After a leisurely day of sitting at home and writing, and feeling the entire time that I needed to get to work, I finally learned that we were a day late on an ad I was supposed to design for the National Post, so I rushed across town to the office to get there by 2:30 and get the ad ready in time for the 5 pm extension that we had kindly been granted. Whew, and it was done.
Well, since I was at work anyway. . . I got some more work done. Then Calhoun, SJD, M. and I decided to go to Kubo Radio for dinner. They had an interesting Prix Fixe menu that we thought we might try, so we did. Disappointment. Not all around, but there was certainly some deadening of tastebuds on my palate. The starter was a chickpea salad that I could have made at home — vinaigrette, red onions, and arugula leaves. The main course was braised tender beef shank that was dry and overcooked with a bed of mashed sweet potatoes that tasted like Gerber’s baby food and oversalted, oversauteed asparagus. The dessert I chose was a “Kubo Flakey” — phyllo crust interlaced with “ruptured” (the menu made it a point to state that) raspberries, blueberries, and fresh cream. And it was another major disappointment because the phyllo was so greasy that all I could taste was its weight. And that’s unfortunate, considering it’s supposed to be airy phyllo pastry. The mango saketinis were delicious, though. I’d definitely go back there for drinks and appetizers.

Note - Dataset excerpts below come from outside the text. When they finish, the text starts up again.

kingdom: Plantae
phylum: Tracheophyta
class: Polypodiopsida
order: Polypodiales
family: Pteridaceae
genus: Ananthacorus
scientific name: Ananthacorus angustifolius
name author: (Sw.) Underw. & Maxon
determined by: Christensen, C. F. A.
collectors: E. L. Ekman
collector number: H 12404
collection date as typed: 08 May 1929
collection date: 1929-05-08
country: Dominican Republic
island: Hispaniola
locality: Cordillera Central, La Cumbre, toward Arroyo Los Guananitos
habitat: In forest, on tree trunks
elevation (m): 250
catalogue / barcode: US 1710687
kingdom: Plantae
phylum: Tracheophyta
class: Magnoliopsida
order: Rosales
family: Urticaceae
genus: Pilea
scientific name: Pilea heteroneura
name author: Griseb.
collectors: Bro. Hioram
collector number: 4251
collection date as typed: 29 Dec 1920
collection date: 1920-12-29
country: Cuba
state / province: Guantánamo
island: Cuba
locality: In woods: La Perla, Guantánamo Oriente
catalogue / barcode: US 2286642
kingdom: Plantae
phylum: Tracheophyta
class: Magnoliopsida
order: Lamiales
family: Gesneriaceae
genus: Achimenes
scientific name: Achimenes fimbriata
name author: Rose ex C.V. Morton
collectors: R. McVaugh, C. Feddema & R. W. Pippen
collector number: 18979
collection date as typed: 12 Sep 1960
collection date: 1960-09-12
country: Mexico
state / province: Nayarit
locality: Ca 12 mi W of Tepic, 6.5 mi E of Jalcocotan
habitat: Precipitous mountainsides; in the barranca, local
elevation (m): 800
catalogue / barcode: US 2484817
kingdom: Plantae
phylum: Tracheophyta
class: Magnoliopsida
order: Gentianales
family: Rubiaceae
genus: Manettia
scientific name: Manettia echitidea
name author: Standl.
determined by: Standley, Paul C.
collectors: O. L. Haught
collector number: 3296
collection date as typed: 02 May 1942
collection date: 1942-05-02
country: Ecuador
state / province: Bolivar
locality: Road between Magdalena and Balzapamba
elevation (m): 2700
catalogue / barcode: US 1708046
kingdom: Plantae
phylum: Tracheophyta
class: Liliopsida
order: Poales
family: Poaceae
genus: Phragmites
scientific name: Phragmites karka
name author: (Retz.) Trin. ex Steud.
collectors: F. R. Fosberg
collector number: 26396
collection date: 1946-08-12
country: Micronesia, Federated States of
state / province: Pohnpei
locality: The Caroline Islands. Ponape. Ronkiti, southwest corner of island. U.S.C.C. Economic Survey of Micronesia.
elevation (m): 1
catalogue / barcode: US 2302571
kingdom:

It’s a great atmosphere and excellent drinks. But I wouldn’t venture there for a meal again. The service was also horrifically slow.
After dinner, which ended far too late for our liking (we entered the restaurant around 5:45 and left close to 8:30), we headed over to the House of Anansi Press poetry launch at the Coupe Space. The delightful Ms. Seen Reading was there, although we didn’t get a chance to talk. Dennis Lee, Erín Moure, Simon Armitage and Barbara Nickel were all reading, although I only heard the Lee, Armitage, and Nickel. I love Erín Moure. Unfortunately, due to the large crowd and high ceilings, the acoustics became complicated, and it was more than a strain to hear anything if you were standing outside the reading room, which was packed to capacity. And we were standing outside the reading room. Being rather overfed and overwhelmed, we felt a bit lethargic, but enjoyed the atmosphere anyway, chatting with a lot of familiar and unknown people, and admiring outfits. There were more than a few authors (and wannabe authors) there, and lots of industry people. I was surprised to see Prof. Nick Mount there as well.
Now I’m home and procrastinating again when I’m supposed to be sending the next chapter of my book off to my mentor. I’m so excited, I’m beside myself.
And finally, although a bit too late, I have jumped on the Sanjaya train. Now, before anyone tears into me for liking him, let me defend my choice. He may not have been the best singer, but he was definitely charming. He may have a Stevie Wonderish voice, but he has a better voice than Blake. Not only that, but he was always polite with the hosts, no matter how much they ripped into him. I just watched him on Leno with Jack Black, and no matter how you cut it, he is a kid. Swinging legs, awkward stretching of shirt sleeves over hands, slouchy shoulders, goofy grin. But he’s a well-brought up kid. Given the flak he got, he didn’t have a single terrible thing to say about anyone, and was refreshingly candid. Even Leno told him that he was gracious and charming, and had carried himself well. So yes, I never would have wanted him to win (Jordin! Melinda! Lakisha!), but I think it’s time for America to stop vilifying him as a media-hungry tv ho. Okay, I’ll stop my TV ranting.